The 5-HT6 receptor is a candidate for cognition-enhancing effects based on studies of selective 5-HT6 antagonists. The 5-HT6 receptor is highly expressed in the hippocampus and cortex, shows interactions with cholinergic and glutamatergic mechanisms, and blockade of the receptor has procognitive effects and is followed by increases in DA, glutamate, and acetylcholine in the frontal cortex (review by Woolley et al. 2004; Hatcher et al. 2005; Rodefer et al. 2006; Lacroix et al. 2004; Dawson et al. 2001; Hirst et al. 2006). Thus, 5-HT6 receptor antagonism may rationalize the marked efficacy demonstrated with sertindole. Risperidone, as mentioned, has low 5-HT6 affinity, but its α2-adrenoceptor antagonist activity in combination with D2/D3 DA antagonism may contribute to the improvement of cognition in the present study. This is supported by studies showing that the cognitive deficits induced by MK-801 can be reversed by combined idazoxan and raclopride administration in parallel with an increase in extracellular DA in frontal cortex (Hertel et al. 1999; Marcus et al. 2005). However, the involvement of α2-adrenoceptors in cognition is not clear. The α2-adrenoceptor agonist clonidine reversed working memory deficits induced by subchronic PCP administration, and the disruptive effect of PCP was further enhanced by α2-antagonism (Marrs et al. 2005). Thus, the role of α2-adrenoceptors needs further clarification and may be task-dependent.

Finally, clozapine has a very broad profile, including significant activity at all the receptors discussed above (Arnt and Skarsfeldt 1998; Leysen 2000), making interpretation of mechanism of action of the observed effects very complex. Clozapine has weak partial agonist/antagonist effects on separate subtypes of muscarinic receptors (Zorn et al. 1994; Weiner et al. 2004). This is further complicated by the higher muscarinic M1 agonist efficacy of the main metabolite, desmethyl-clozapine, which occur in significant amounts in clozapine-treated patients (Weiner et al. 2004). As muscarinic M1 agonism may improve cognition (ibid), while antimuscarinic activity potentially worsens cognitive function (Riekkinen et al. 1990), the outcome of clozapine administration is rather unpredictable. It will likely depend on a balance between plasma and brain levels of the parent compound vs the metabolite, as suggested by Weiner et al. (2004). The metabolite ratio is influenced by metabolic activity and will be dependent on species studied, treatment regimen, and route of administration used in the experimental design.

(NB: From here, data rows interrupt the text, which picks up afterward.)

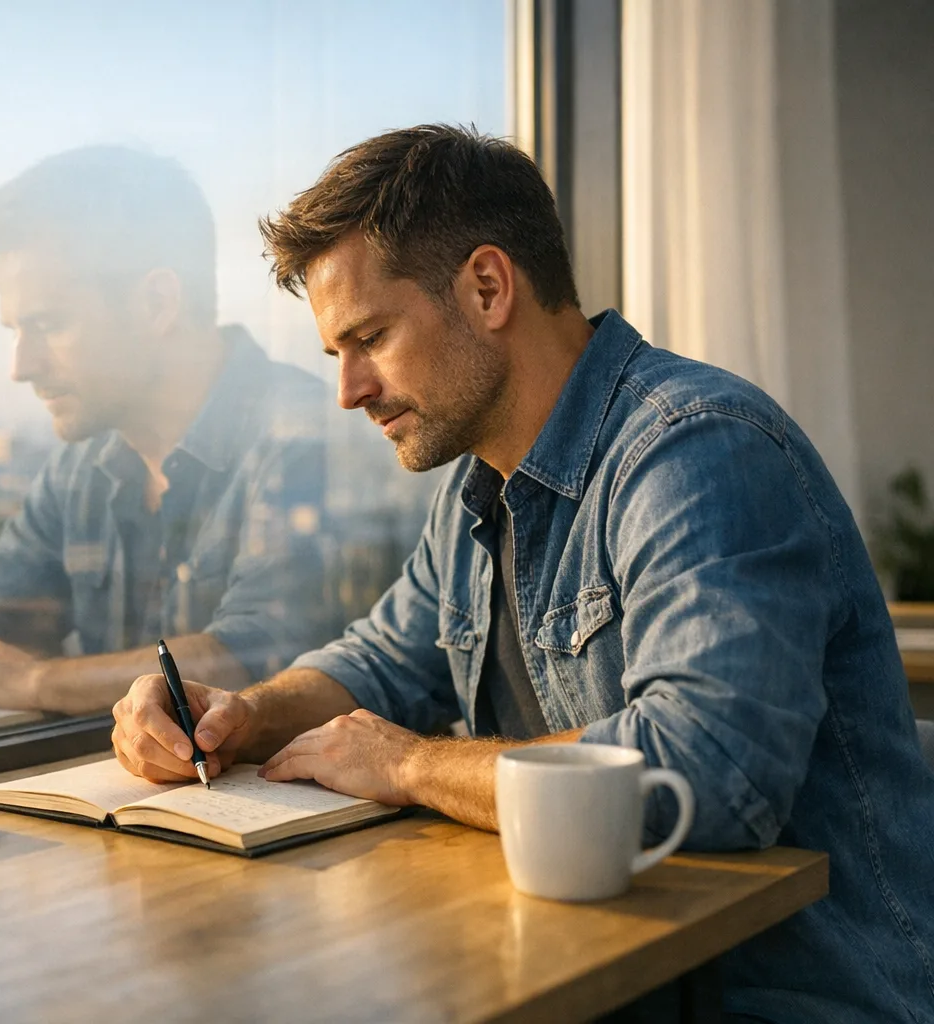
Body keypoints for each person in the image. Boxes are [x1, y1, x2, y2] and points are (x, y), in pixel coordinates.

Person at [109, 125, 934, 1021]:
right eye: (334, 355)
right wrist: (238, 716)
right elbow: (379, 661)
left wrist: (417, 765)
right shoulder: (480, 487)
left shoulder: (697, 451)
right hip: (595, 972)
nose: (348, 390)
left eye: (370, 337)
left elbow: (710, 772)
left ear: (489, 286)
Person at [0, 146, 330, 715]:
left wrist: (37, 682)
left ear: (157, 303)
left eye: (47, 324)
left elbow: (258, 657)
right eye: (16, 330)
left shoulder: (299, 432)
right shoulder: (84, 464)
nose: (20, 367)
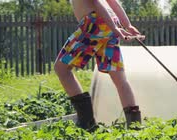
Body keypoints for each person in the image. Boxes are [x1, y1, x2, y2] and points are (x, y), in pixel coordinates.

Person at [54, 0, 144, 129]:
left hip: (95, 23)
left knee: (61, 69)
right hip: (110, 22)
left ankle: (87, 122)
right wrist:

In addition to the muscarinic effects, activities of clozapine and its metabolite on other receptors may influence the outcome of the cognition experiments, most notably the 5-HT and α-adrenergic receptor subtypes discussed earlier. Furthermore, the potent histamine H1 antagonist effect of clozapine (Arnt and Skarsfeldt 1998; Leysen 2000) may limit the cognitive improvement. In human studies combining functional neuroimaging and cognitive tasks, a strong correlation between increased histamine H1 occupancy and decreased cognitive performance was found (Okamura et al. 2000; Tashiro et al. 2002). Finally, clozapine-induced sedation which occurs at slightly higher doses than used in the present study may be attributable to the potent histamine H1 antagonism, although tolerance does develop after repeated treatment (Chesler and Salamone 1996). Taken together, many variables determine the efficacy of clozapine. The net outcome from the present study, indeed, was a limited reversal of the impairment induced by PCP in doses that does not affect water maze performance per se. Results of other studies vary considerably from full reversal (e.g. Marcus et al. 2005; Idris et al. 2005; Abdul et al. 2006) to no reversal (Rodefer et al. 2006) of PCP’s effects, most likely also depending on the specific task studied.

In conclusion, our data show that second-generation antipsychotics, but not haloperidol, can reverse PCP-induced cognitive impairment in rats in the Morris’ water maze. However, the effects of clozapine and risperidone are seen only in a narrow dose range, while the effect of sertindole is more robust across three dose levels. Several mechanisms may be involved in the PCP reversal, either alone or in combination; for sertindole particularly 5-HT6 receptor antagonism appears to be of importance and merits further investigation.